Skip to content

tirth1263/VLM-Reasoning-Model-using-Knowledge-Graph

Repository files navigation

VLM Reasoning Model using Knowledge Graph

An AI-powered Firebase web application that improves Visual Language Model (VLM) physical-world reasoning with Knowledge Graph retrieval, physics rules, live web context, and evaluation-driven answer comparison.

Live app: https://vlm-reasoning-model-b760f.web.app

Repository: https://github.com/tirth1263/VLM-Reasoning-Model-using-Knowledge-Graph

Project Overview

Modern VLMs can describe images well, but they often fail when a question requires physical reasoning: material properties, cause and effect, shadows, elasticity, conductivity, heat transfer, buoyancy, gravity, or object interactions. This project addresses that weakness by adding an inference-time reasoning layer around the VLM.

Instead of asking the model to answer from the image alone, the app builds a grounded reasoning context:

  1. Detects physical objects and material cues from the image, image filename, scene notes, and question.
  2. Retrieves ConceptNet-style facts related to the detected objects.
  3. Applies hand-written physics rules for common physical-world reasoning categories.
  4. Retrieves web context from Wikipedia when local knowledge is not enough.
  5. Generates context-related questions to make the reasoning process explicit.
  6. Builds baseline and knowledge-augmented prompts.
  7. Compares plain VLM answers against KG-enhanced answers.
  8. Stores sessions, uploaded images, and evaluation runs with Firebase.

The goal is to make image-question answering more accurate, explainable, and grounded in real physical knowledge.

Core Objective

The main objective is:

Improve VLM physical-world reasoning using Knowledge Graph augmentation.

The app is designed for questions like:

  • Which object will break when dropped?
  • Why is copper used in electrical wiring?
  • Which material conducts heat better?
  • Where will a shadow fall?
  • Will this object float or sink?
  • Which object is attracted by a magnet?

====

* Task prompt: Output, word for word, the stretch of the repository overview from "Live app: https://vlm-reasoning-model-b760f.web.app" through "around the VLM.". The records that follow are drawn from a separate source unrelated to the repository overview.

====

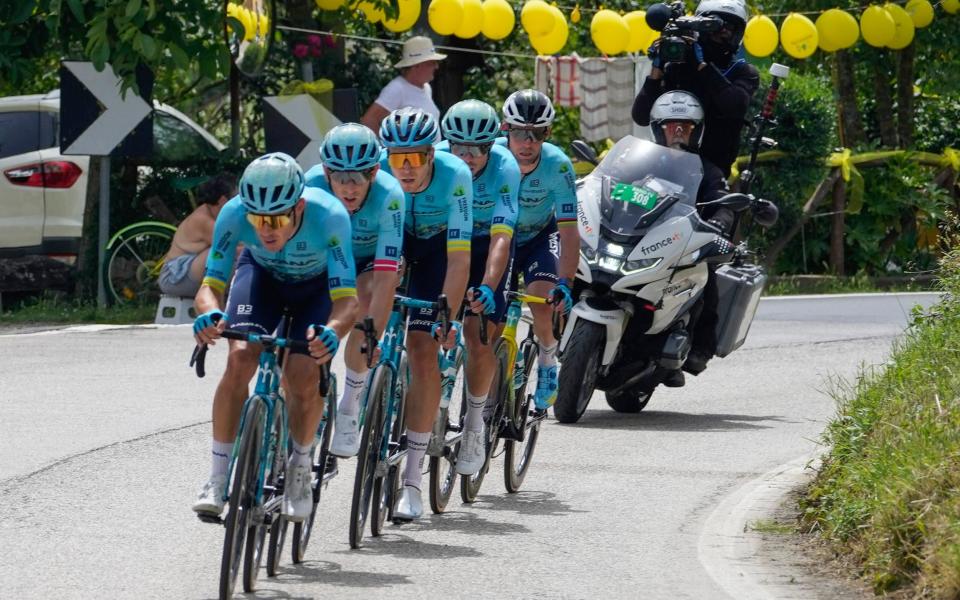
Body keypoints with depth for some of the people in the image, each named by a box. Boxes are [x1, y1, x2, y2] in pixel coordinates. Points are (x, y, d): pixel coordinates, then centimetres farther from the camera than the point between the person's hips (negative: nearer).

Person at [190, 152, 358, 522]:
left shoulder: (328, 216, -40)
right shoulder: (234, 213, -35)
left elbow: (346, 298, -42)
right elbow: (211, 286, -31)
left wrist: (331, 332, -64)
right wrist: (209, 314, -55)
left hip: (318, 283, -1)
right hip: (262, 274, 1)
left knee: (304, 377, -20)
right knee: (240, 359, -22)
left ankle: (300, 468, 9)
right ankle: (218, 478, -11)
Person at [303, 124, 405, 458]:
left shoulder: (388, 196, -37)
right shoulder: (313, 185, -32)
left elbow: (385, 277, -40)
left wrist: (372, 333, -48)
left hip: (371, 260, -2)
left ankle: (349, 412, -6)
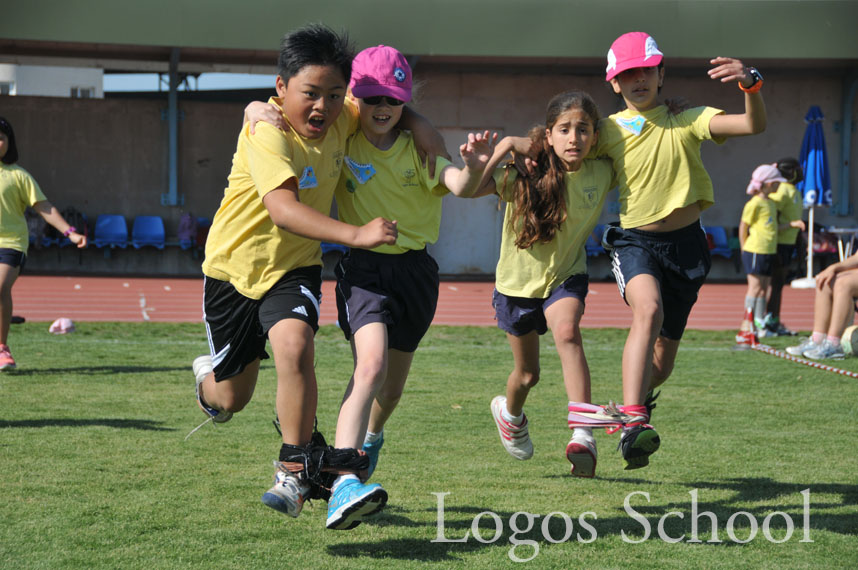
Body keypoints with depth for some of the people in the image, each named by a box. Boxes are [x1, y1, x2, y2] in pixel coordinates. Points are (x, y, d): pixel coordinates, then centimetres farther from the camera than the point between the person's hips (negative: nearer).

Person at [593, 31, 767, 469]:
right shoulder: (609, 131, 1)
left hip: (685, 245, 2)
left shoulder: (685, 122, -2)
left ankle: (640, 398, 46)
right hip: (634, 240, -2)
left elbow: (753, 125, -14)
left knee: (663, 356, 10)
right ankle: (633, 423, -43)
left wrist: (750, 84, -32)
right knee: (648, 309, -34)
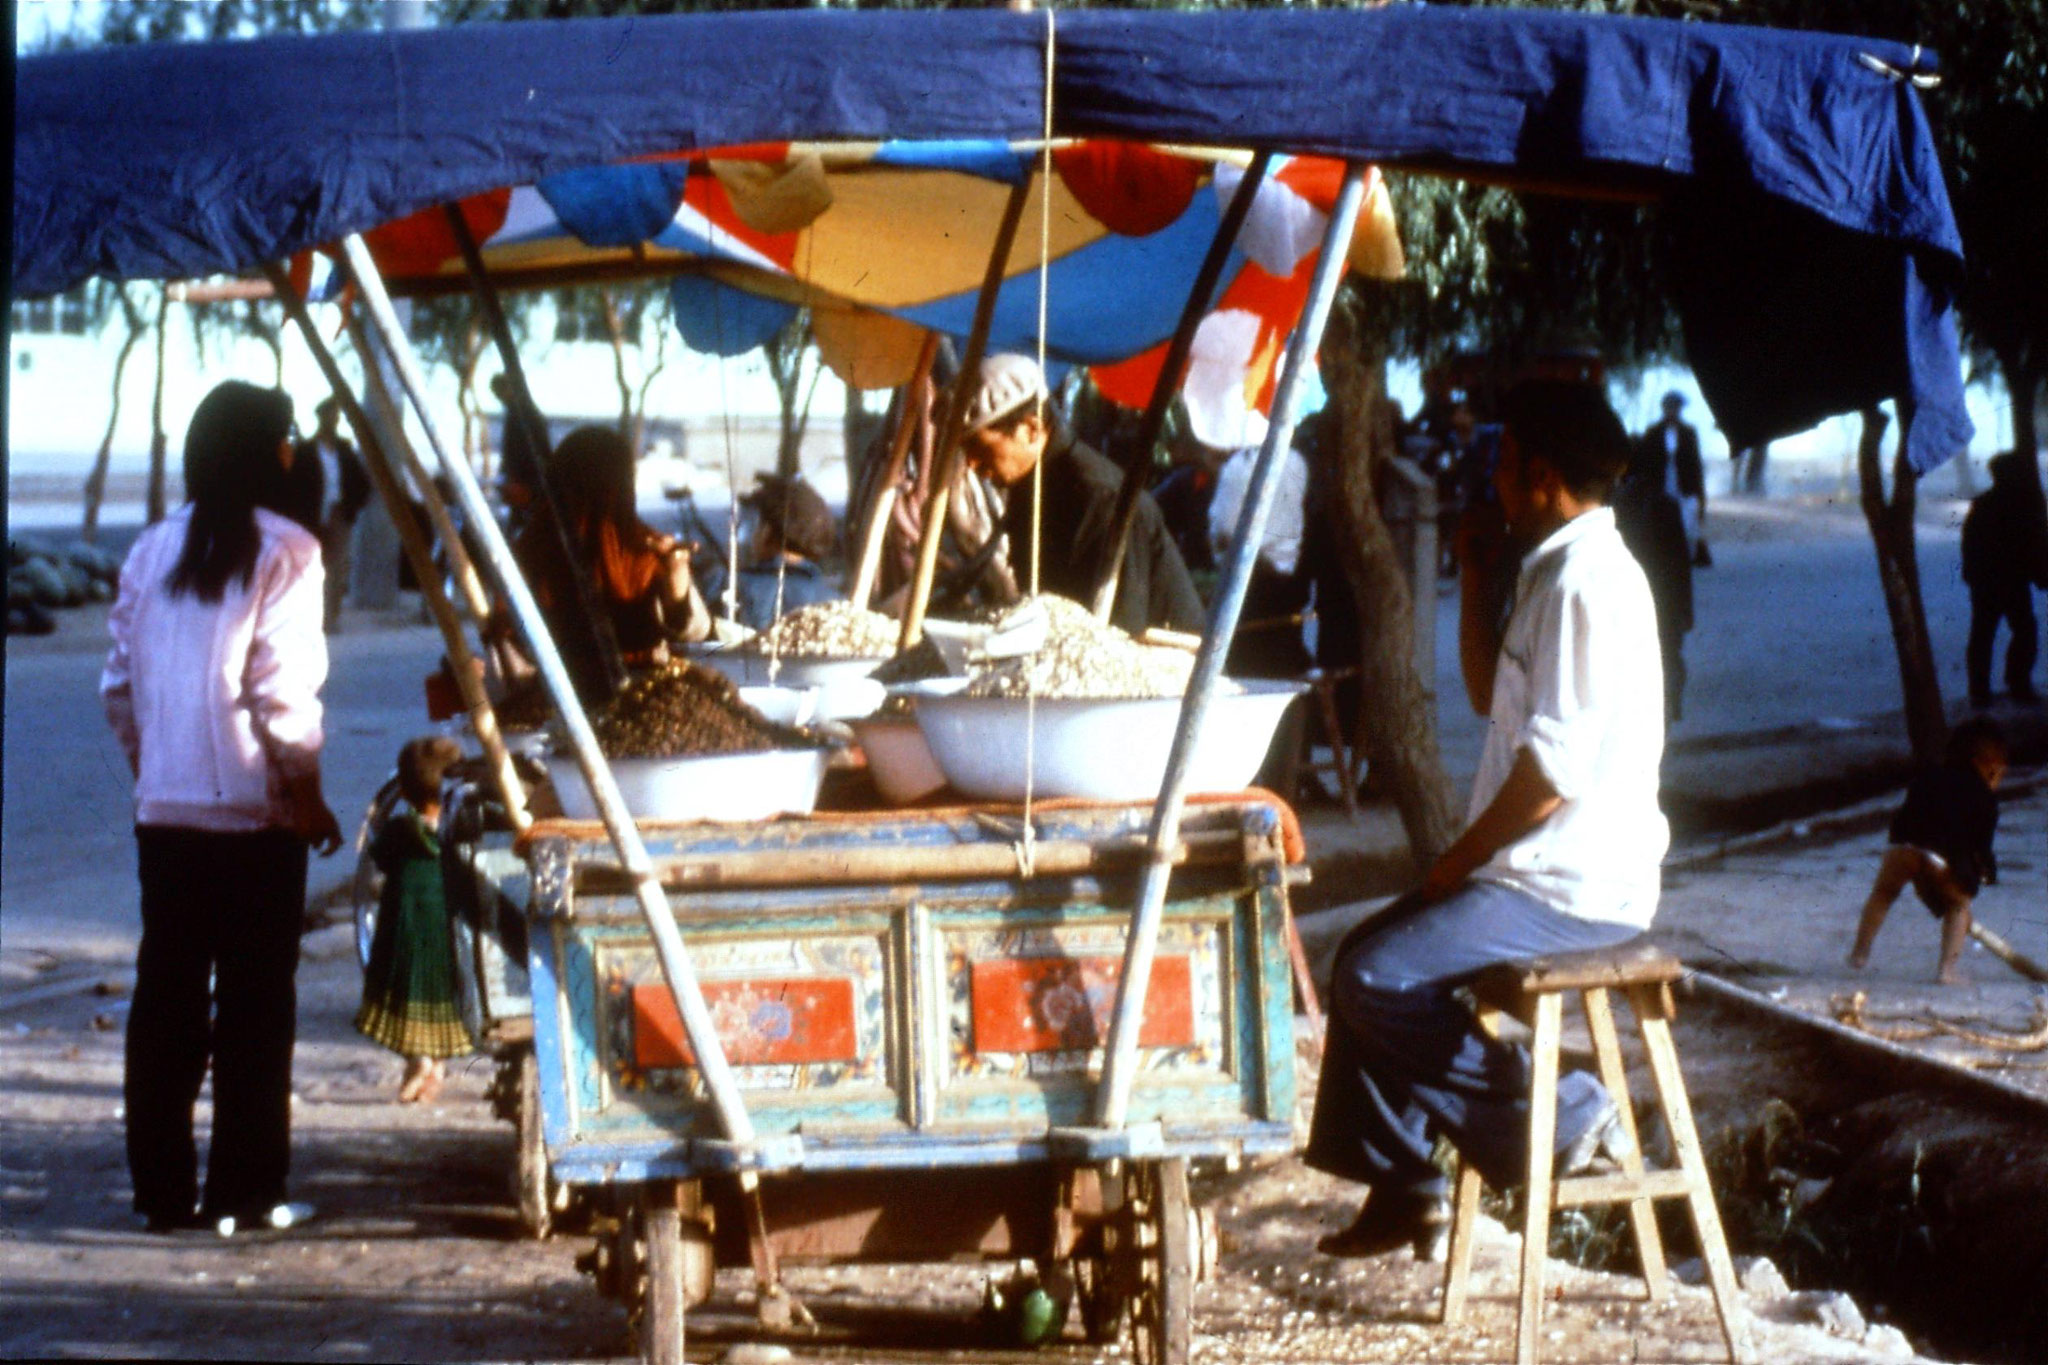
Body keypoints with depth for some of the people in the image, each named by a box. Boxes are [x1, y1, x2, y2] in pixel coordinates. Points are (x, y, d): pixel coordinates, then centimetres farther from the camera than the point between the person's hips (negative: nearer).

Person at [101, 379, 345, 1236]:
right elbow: (282, 691, -13)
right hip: (255, 812, -5)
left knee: (165, 1002, 8)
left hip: (164, 811, 5)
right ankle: (243, 1191, 4)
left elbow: (120, 684, 9)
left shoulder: (153, 550, 9)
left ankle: (162, 1189, 11)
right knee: (255, 1005, 2)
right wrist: (309, 796, -4)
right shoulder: (283, 552, -8)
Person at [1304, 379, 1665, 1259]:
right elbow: (1491, 700, 26)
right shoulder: (1556, 569, 15)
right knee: (1366, 955, 15)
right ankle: (1401, 1188, 17)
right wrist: (1476, 580, 17)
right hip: (1540, 871, 11)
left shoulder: (1586, 582, -18)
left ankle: (1560, 1119, -8)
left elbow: (1556, 767, -23)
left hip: (1573, 888, -11)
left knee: (1381, 981, -18)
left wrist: (1459, 858, -12)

====

* Response box:
Live app: https://vlm-reasoning-model-b760f.web.app

Repository: https://github.com/tirth1263/VLM-Reasoning-Model-using-Knowledge-Graph

Project Overview

Modern VLMs can describe images well, but they often fail when a question requires physical reasoning: material properties, cause and effect, shadows, elasticity, conductivity, heat transfer, buoyancy, gravity, or object interactions. This project addresses that weakness by adding an inference-time reasoning layer around the VLM.